Several people asked about the special peal that we rang on 9th May. Unlike the one rung last November for All Saints day, this one marked something that happened in another church, half a century ago. I learnt to ring as a teenager at St Wilfrid’s in what was then a small mining town in Nottinghamshire, called Kirkby-in-Ashfield. We only had five bells then (though I had the privilege of ringing in the first peal on the eight when they were augmented in 2001). Another boy, Martin Kirk, learnt a few months before I and my late brother Andrew did. The three of us were extremely keen, and spent much of our time ringing (we were also in the Scouts and the Choir but there wasn’t a lot else to do). Between us we trained many more ringers, and were largely responsible for the upsurge of ringing at Kirkby during the early 1960s. We then went our separate ways.

Martin now lives in North Yorkshire, and decided to mark 50 years as a ringer by ringing a peal – not in one of the standard methods, but a new one named Kirkby-in-Ashfield Surprise Major. I decided to do the same here at All Saints to mark my 50 years. I gathered a band of current and former Wokingham ringers, as well as people I rang with at Cambridge University and at Kirkby (Martin travelled down from Yorkshire to take part).

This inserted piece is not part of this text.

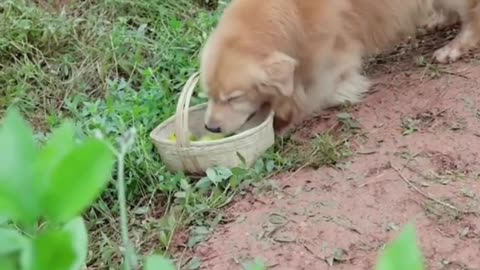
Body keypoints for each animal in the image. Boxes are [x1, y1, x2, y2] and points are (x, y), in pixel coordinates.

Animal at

Nigel Herriott, who was Tower Foreman at All Saints in the early 1990s, called the peal, using a musical composition by Don Morrison, a prolific North American peal composer.

The peal band             St Wilfrid's

The band (L-R): Chris Cole, Jon Tutcher, Nigel Mellor, Ken Davenport, John Harrison, Martin Kirk, Ken Darvill, Nigel Herriott. The picture of St Wilfrids was taken nearly 50 years ago.